#### Data in this exercise
---

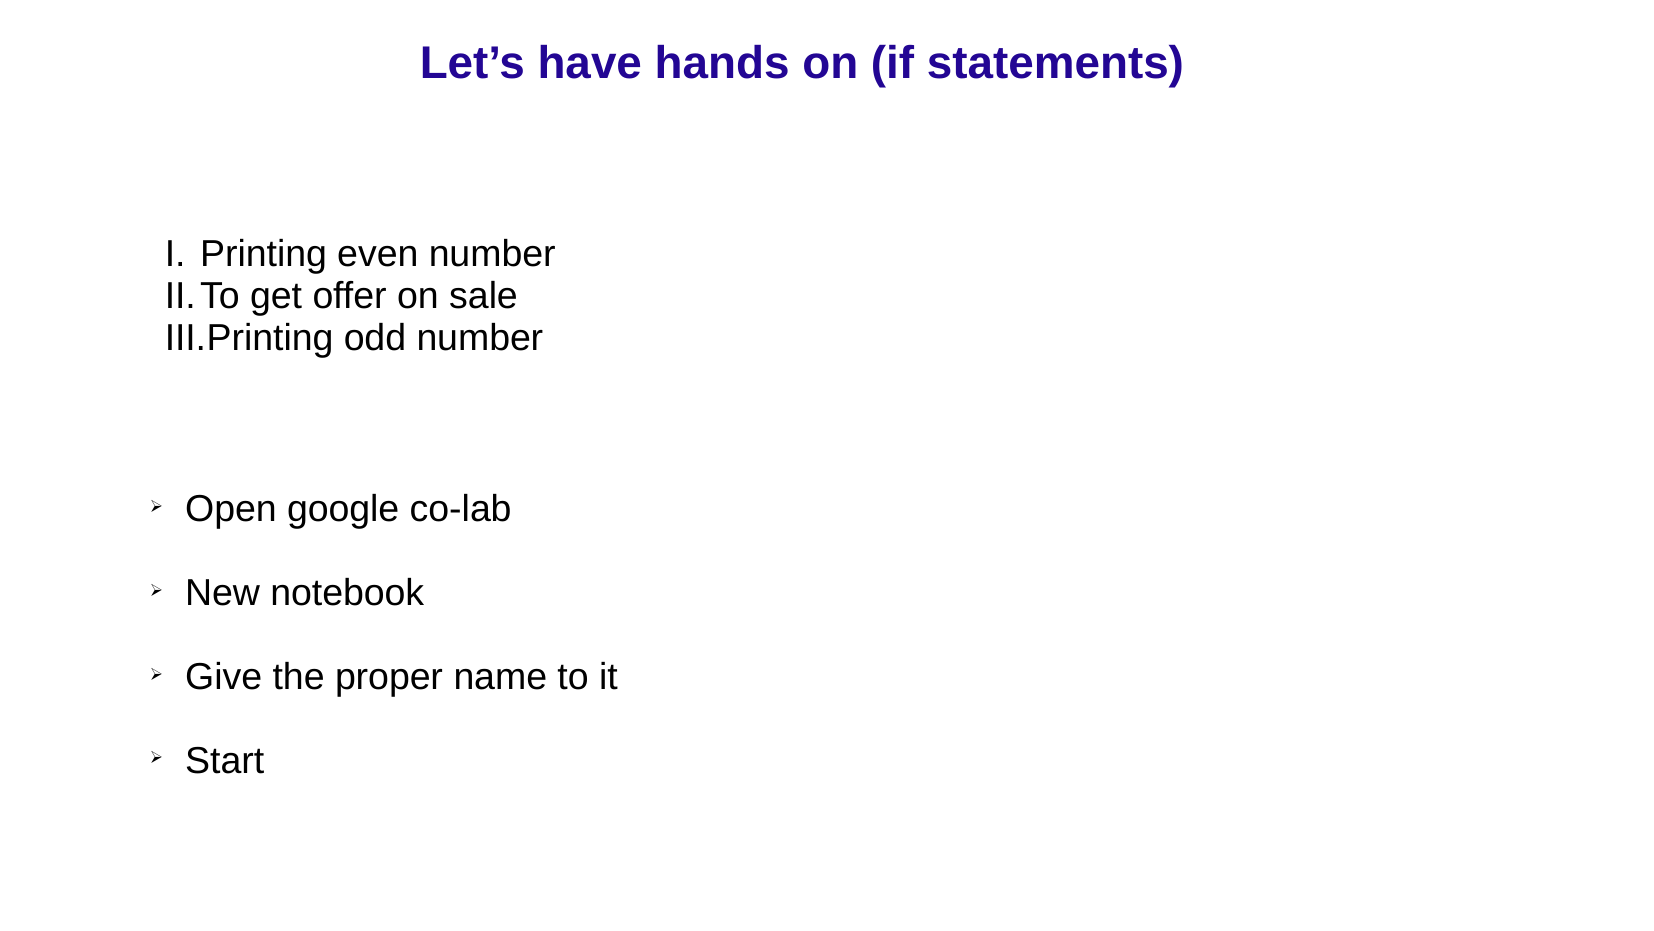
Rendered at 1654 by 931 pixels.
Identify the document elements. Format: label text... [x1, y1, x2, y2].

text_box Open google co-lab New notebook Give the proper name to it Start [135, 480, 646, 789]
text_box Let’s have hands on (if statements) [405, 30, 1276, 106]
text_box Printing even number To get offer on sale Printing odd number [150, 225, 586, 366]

---

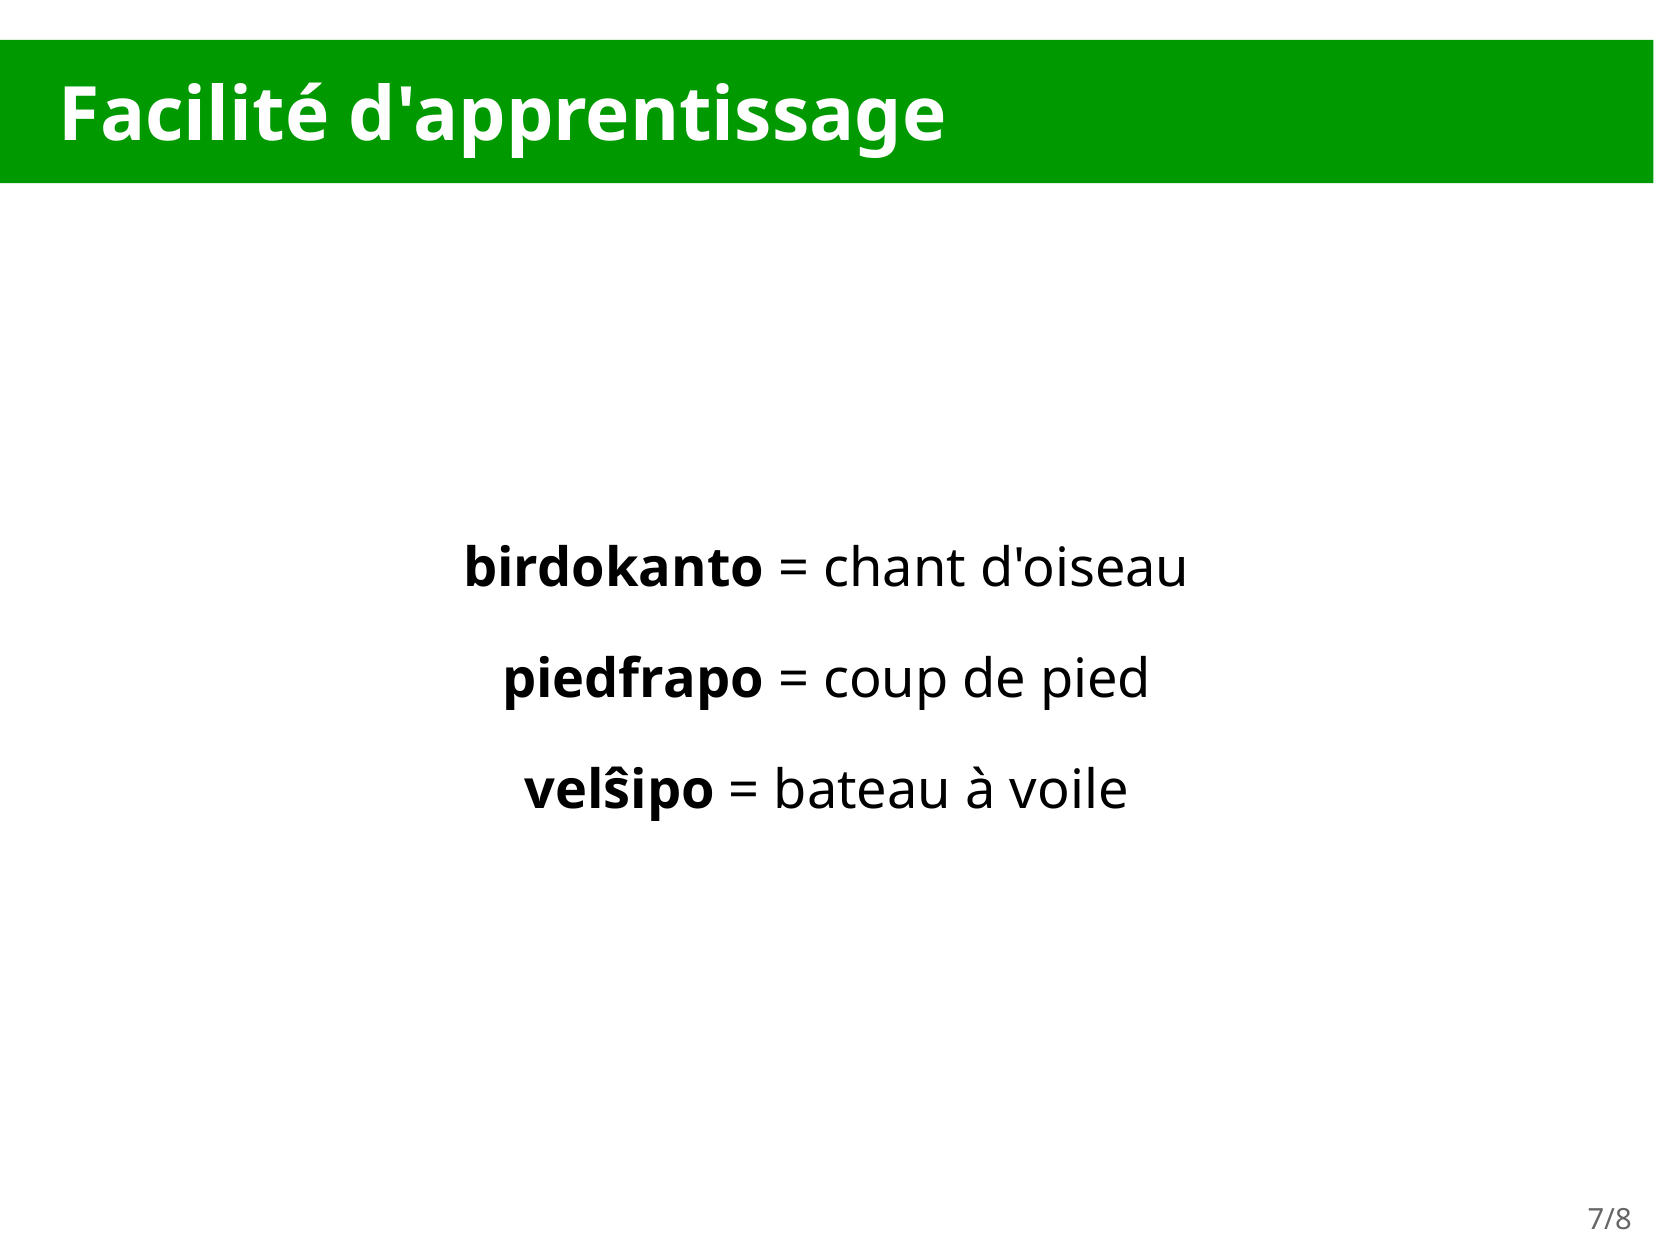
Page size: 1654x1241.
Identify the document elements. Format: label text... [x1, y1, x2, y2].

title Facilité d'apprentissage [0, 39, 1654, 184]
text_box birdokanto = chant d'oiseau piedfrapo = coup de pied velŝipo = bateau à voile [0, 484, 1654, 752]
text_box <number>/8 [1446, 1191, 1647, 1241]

---

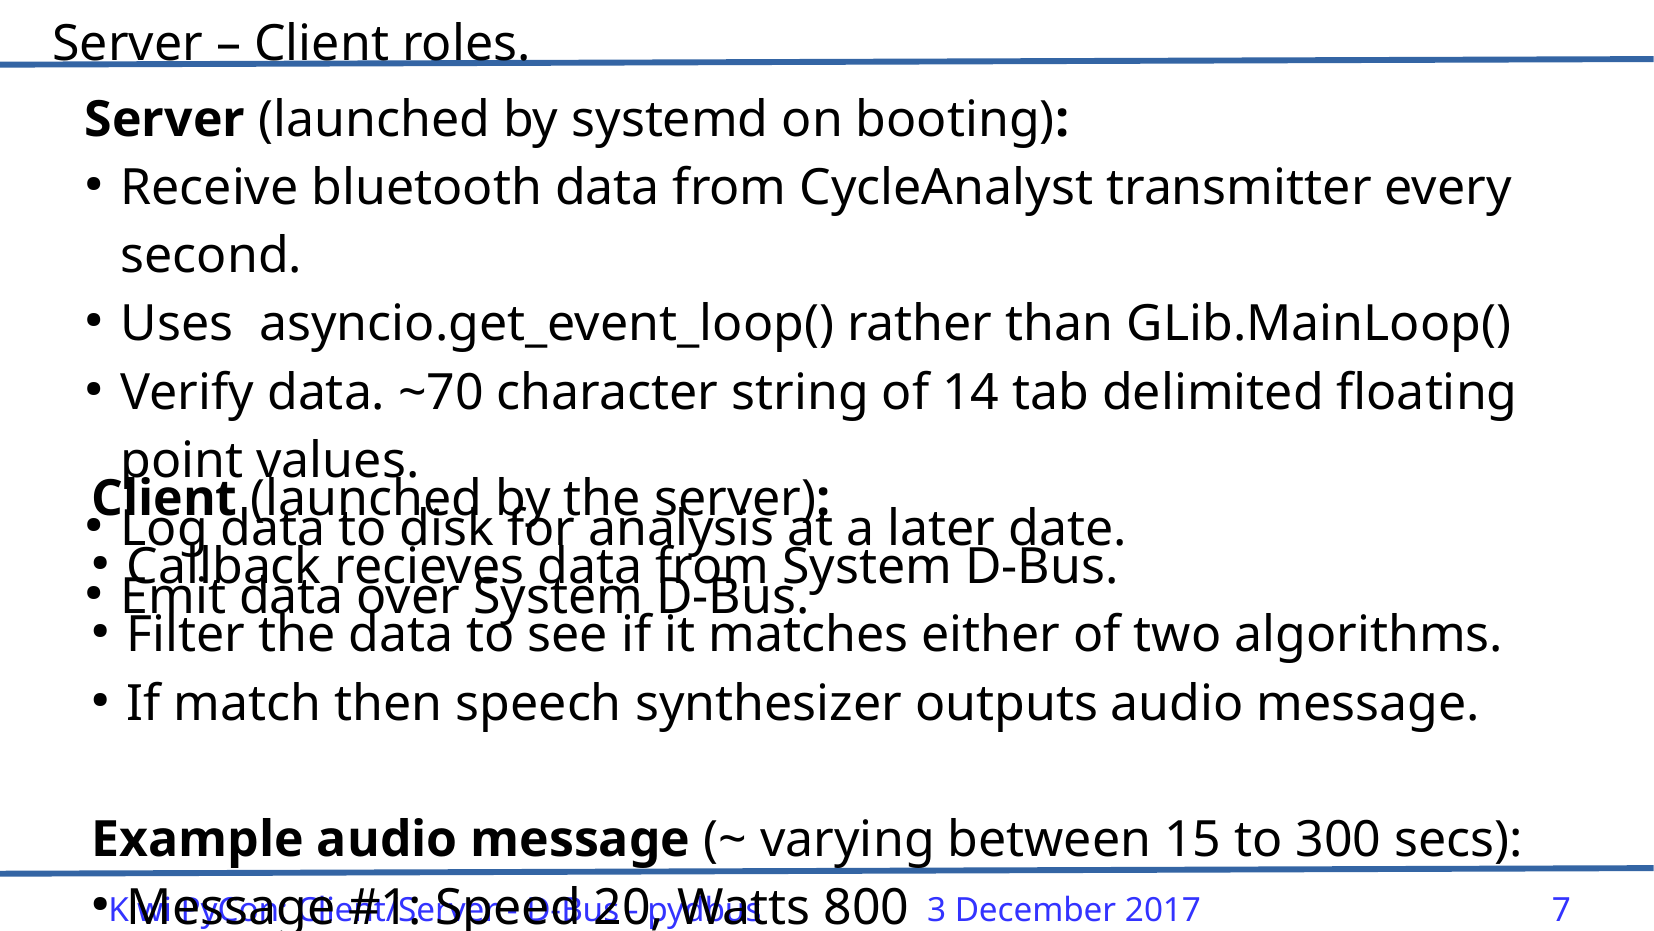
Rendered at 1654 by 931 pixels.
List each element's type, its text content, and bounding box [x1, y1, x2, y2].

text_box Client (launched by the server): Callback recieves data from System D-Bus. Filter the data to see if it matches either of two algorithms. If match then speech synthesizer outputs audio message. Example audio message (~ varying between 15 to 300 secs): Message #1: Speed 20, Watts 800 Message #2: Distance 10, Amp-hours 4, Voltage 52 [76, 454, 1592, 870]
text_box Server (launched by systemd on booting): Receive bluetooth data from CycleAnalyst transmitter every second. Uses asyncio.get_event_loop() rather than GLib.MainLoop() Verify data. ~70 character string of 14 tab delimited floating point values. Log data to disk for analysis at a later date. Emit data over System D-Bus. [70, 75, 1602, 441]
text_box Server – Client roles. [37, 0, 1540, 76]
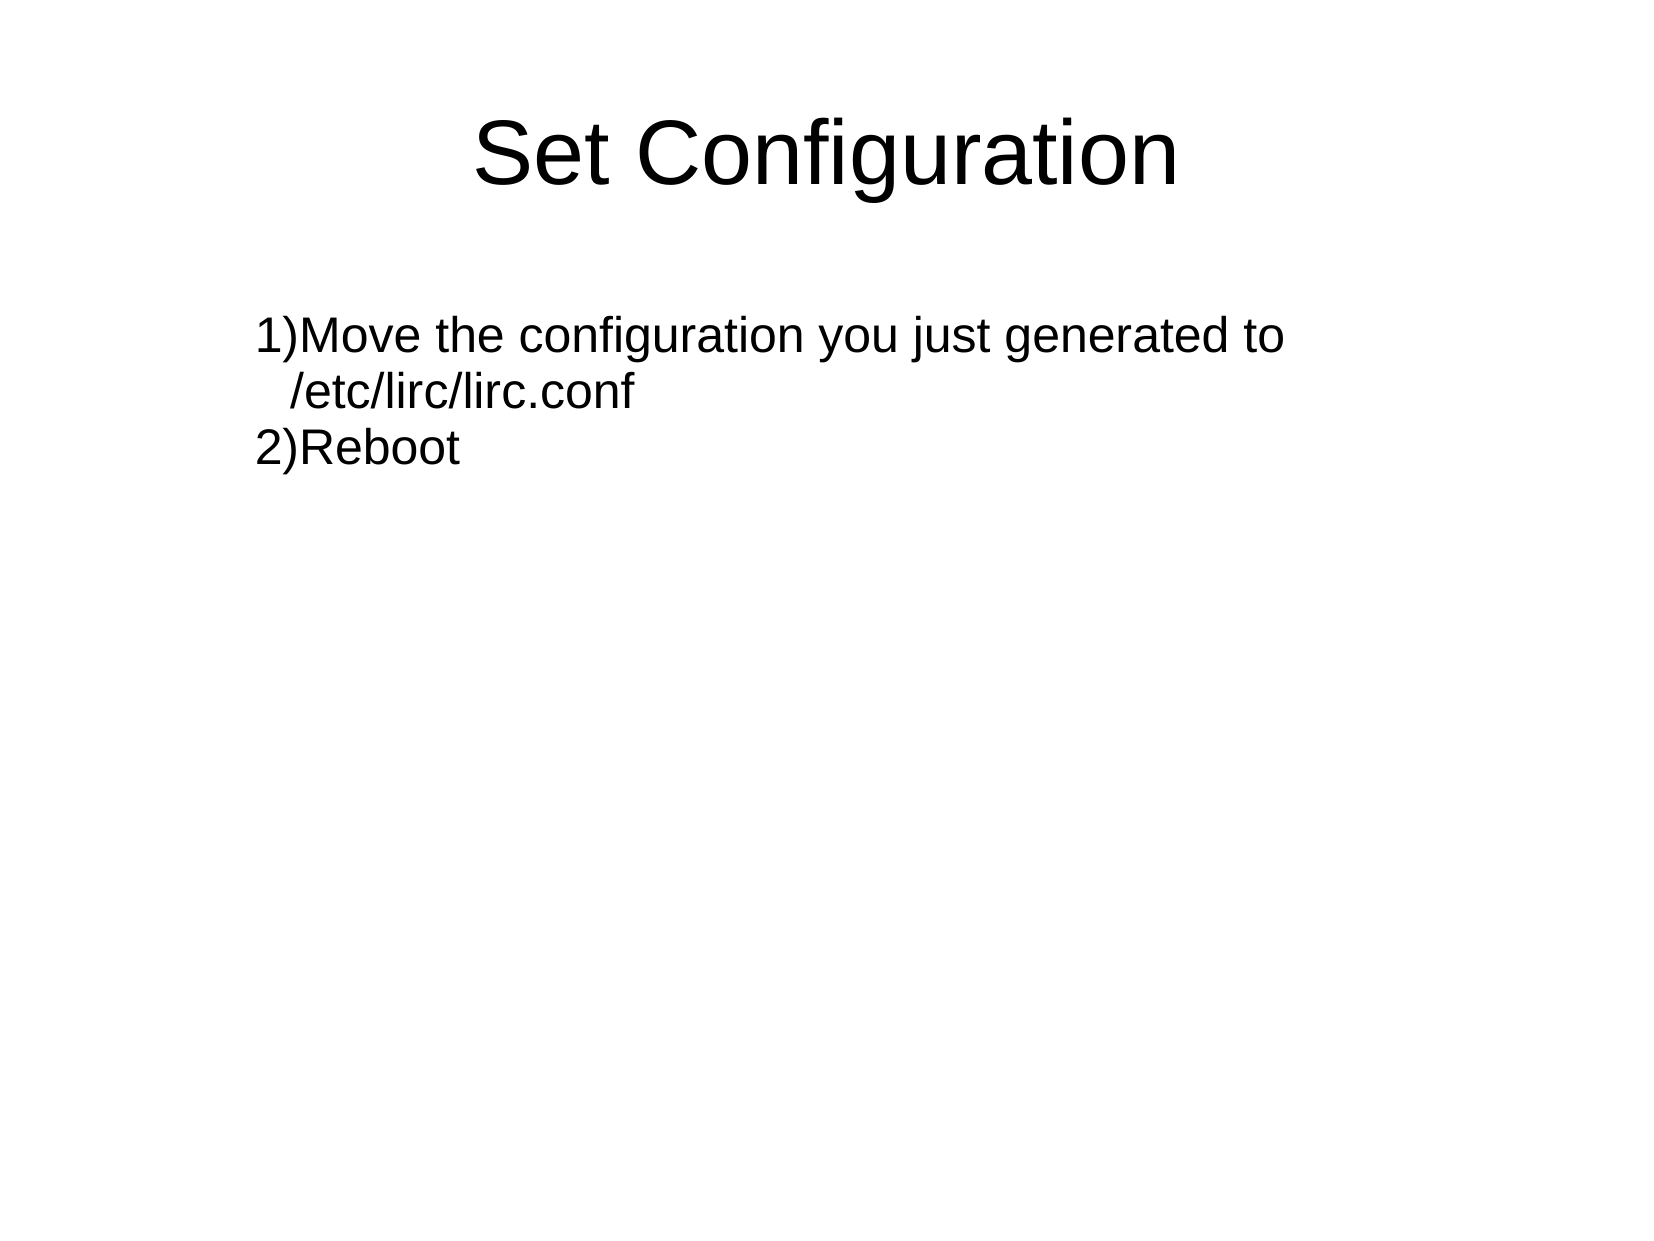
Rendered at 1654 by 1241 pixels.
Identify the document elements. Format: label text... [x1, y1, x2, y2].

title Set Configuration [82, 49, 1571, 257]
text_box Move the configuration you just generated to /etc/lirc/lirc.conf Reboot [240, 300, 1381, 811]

---

#### Work to be completed
Repeat the entries from the line with "Page size: 1654x1241." to the line with "text_box <number>/8 [1446, 1191, 1647, 1241]", copying each line without change.

#### Result of the task
Page size: 1654x1241.
Identify the document elements. Format: label text... [x1, y1, x2, y2].

title Facilité d'apprentissage [0, 39, 1654, 184]
text_box birdokanto = chant d'oiseau piedfrapo = coup de pied velŝipo = bateau à voile [0, 484, 1654, 752]
text_box <number>/8 [1446, 1191, 1647, 1241]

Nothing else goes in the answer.